Put differently, individual donations have suffered more than other kinds of giving because this type of giving is the most sensitive to time – time that nonprofits spend in cultivation. And that sensitivity is greatest during a recession. In good economic times or bad, the average corporation, foundation, and local government still has someone paid to read grant applications, and it takes the same amount of time for the ED to write that application. But an individual who is worried about losing his job is going to be a lot more distracted and unlikely to just click a Donate Now Button embedded in yet another e-mail blast. The ED has to reach out in a more personal manner to evoke a response.

Why don’t EDs spend the time required in paying attention to us individual donors? Is it that other parts of the job are too demanding? Is it that it’s quicker to write one corporate, foundation, or government grant application then getting out there to network with prospects?
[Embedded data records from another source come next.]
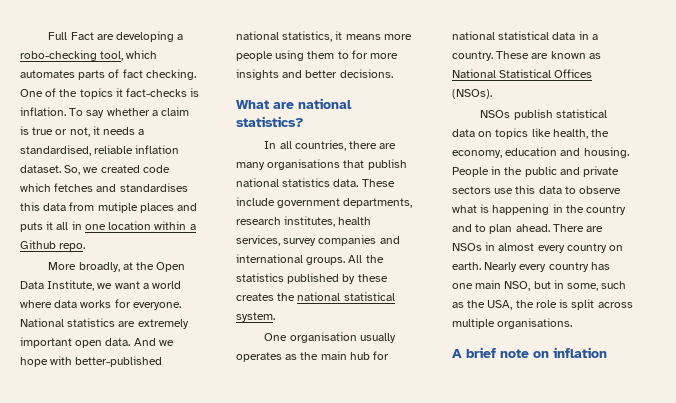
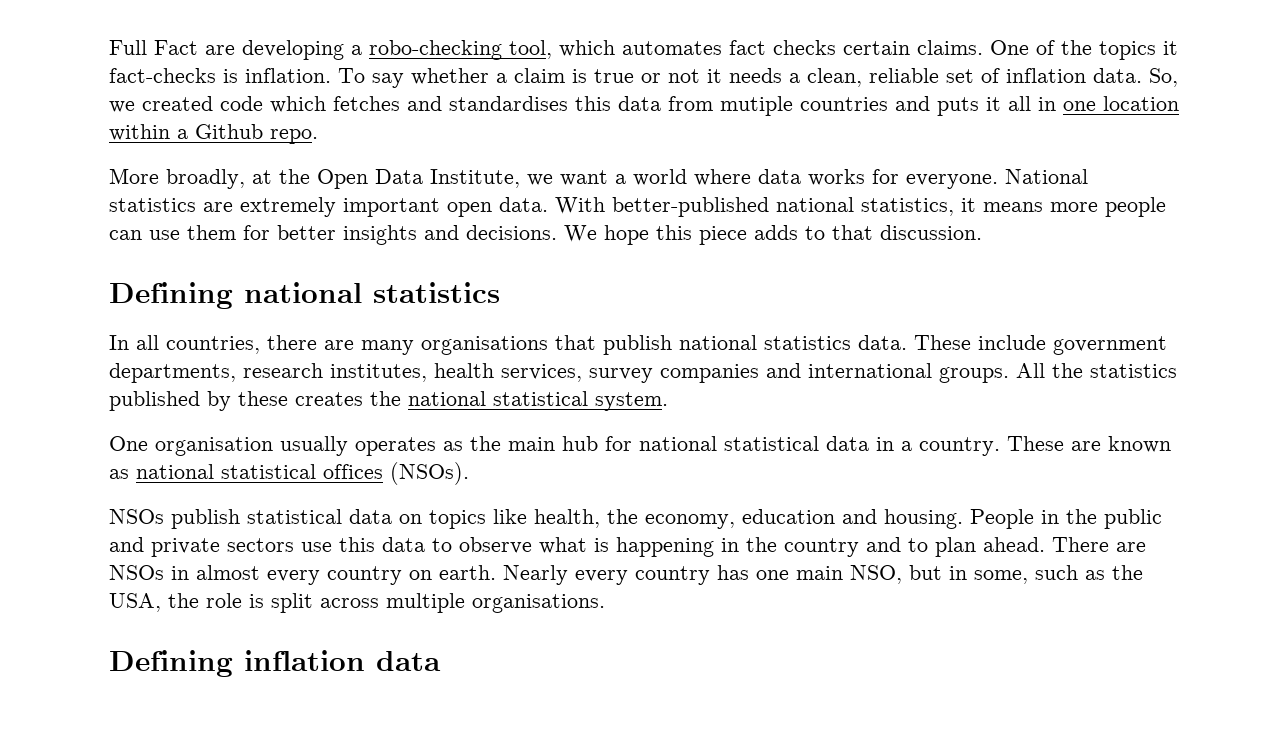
[78,69,196,80] parts of fact checking. -> [729,40,983,55] fact checks certain claims.
[69,127,90,137] not, -> [668,69,700,83] not
[20,145,180,156] [20,165,61,173] standardised, reliable inflation dataset. -> [807,68,1142,87] clean, reliable set of inflation data.
[139,203,174,213] places -> [800,97,888,111] countries
[133,338,174,346] [20,356,73,367] And we hope with -> [555,197,605,214] With
[275,50,399,61] using them to for more -> [109,225,336,240] can use them for better
[305,70,338,78] better -> (459, 232) none
[236,98,352,109] [236,116,304,127] // What are national statistics? -> [564,225,982,245] [109,282,500,309] We hope this piece adds to that discussion. // Defining national statistics
[452,69,593,78] National Statistical Offices -> [136,464,383,479] national statistical offices
[452,347,607,358] A brief note on inflation -> [109,650,441,677] Defining inflation data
Is there a lack of training and infrastructure for individual fundraising? Yes, yes, and yes (especially the last one).

But there is also a more straightforward reason. 

In the 2006 version of Daring to Lead, the survey reported that about half of all EDs simply dislike fundraising.  Note this is about the same percentage as those who are self-reporting poor time allocation on this core activity.
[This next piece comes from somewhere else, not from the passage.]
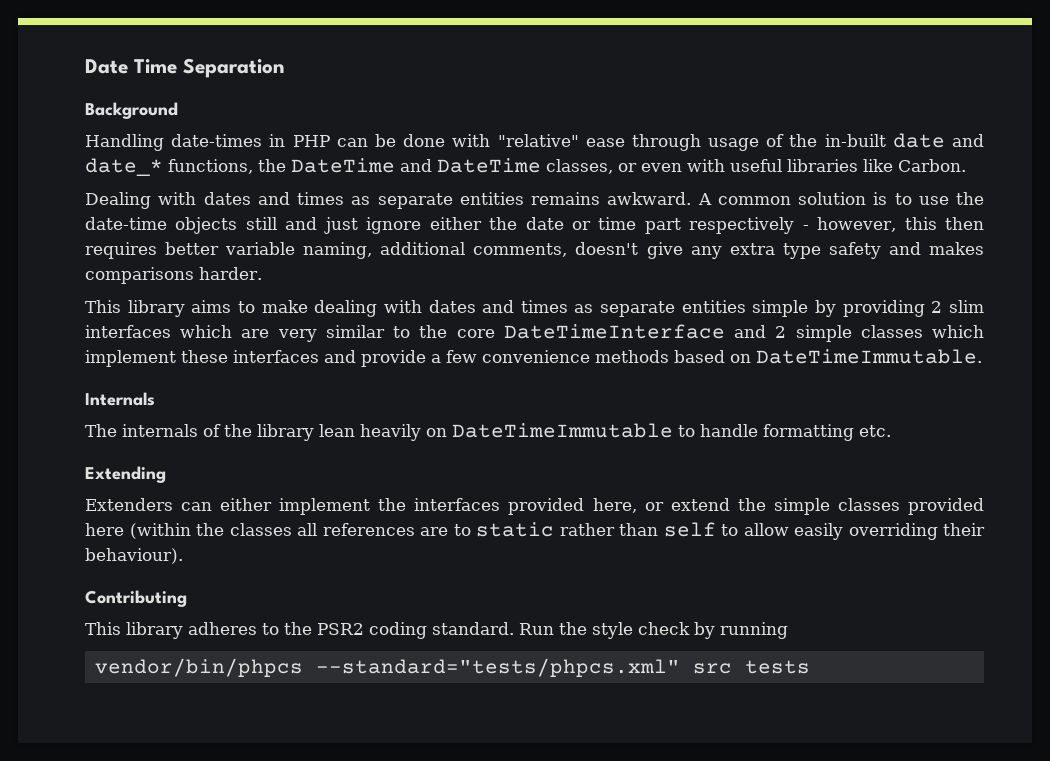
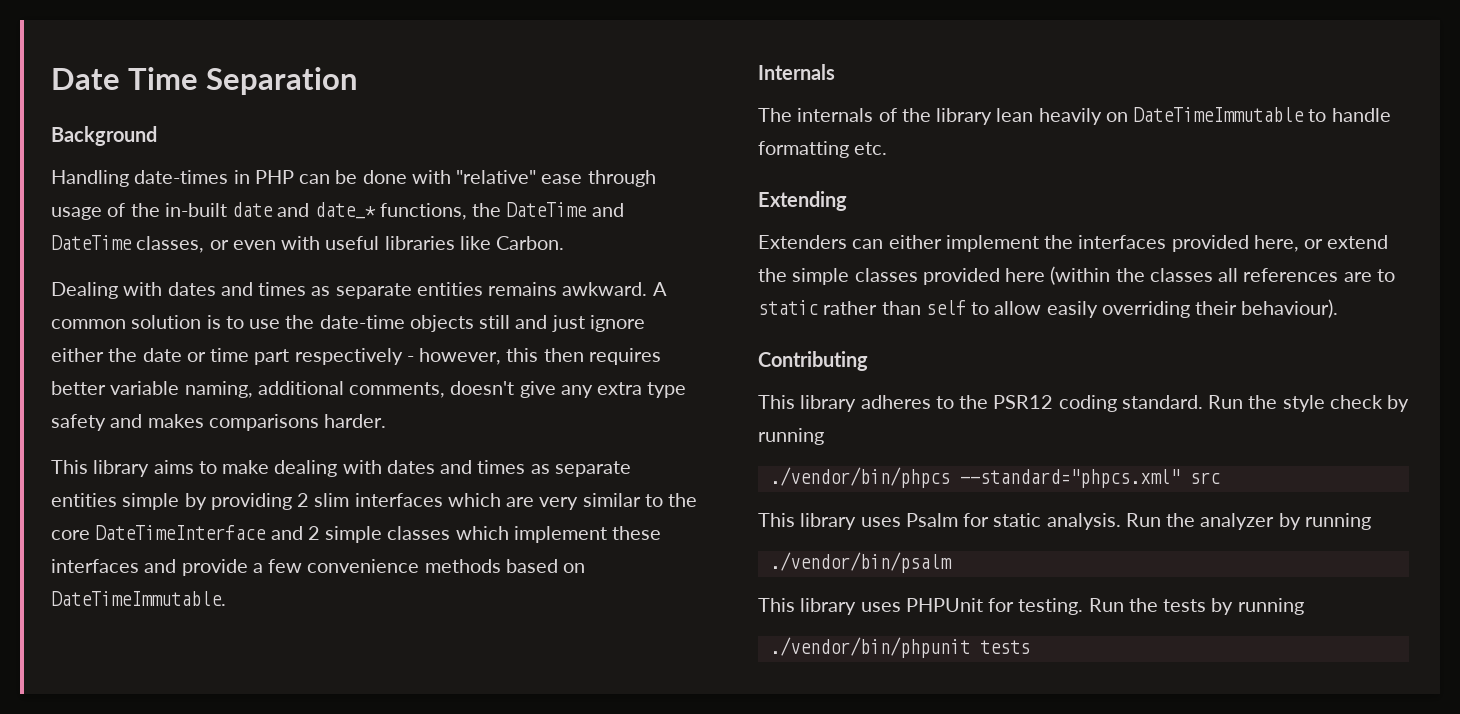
[317,623,364,635] PSR2 -> [993,395,1054,409] PSR12
[94,658,680,677] vendor/bin/phpcs --standard="tests/phpcs.xml" -> [769,467,1180,488] ./vendor/bin/phpcs --standard="phpcs.xml"
(732, 668) none -> [758,513,1371,530] [769,552,952,573] [758,598,1304,615] [769,637,970,658] // This library uses Psalm for static analysis. Run the analyzer by running // ./vendor/bin/psalm // This library uses PHPUnit for testing. Run the tests by running // ./vendor/bin/phpunit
To raise money, you need to really like to meet new people, understand their motivations, communicate your passion, make the ask, want to chat about their dog, and the various other activities that go into fundraising. And as anyone of us who is reasonably self-aware should know, we all somehow find time to do the things we really like to do.
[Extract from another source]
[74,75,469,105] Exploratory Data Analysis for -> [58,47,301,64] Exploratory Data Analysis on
Conversely, as any parent who has tried to get a child to eat vegetables or do homework will tell you, the power of a human being to avoid doing what he doesn’t like to do is one of the great forces in the universe. Certainly more powerful than a recession.

A simple idea

For all the fancy talk in our sector of sexy new ideas like “new social capital markets” and “venture philanthropy” to improve the bottom line of the nonprofit sector, I propose that we should start with something more basic. 2/3 of all ED positions are opening up in the next five years. For the current EDs, board members, major donors, and anyone else who will influence the selection of the next generation of leaders, let’s start with the real “make it or break it” trait. Let’s install a generation of executive directors who truly like to fundraise, and are willing to spend time on it.

If that seems too simplistic, well, then call me stupid.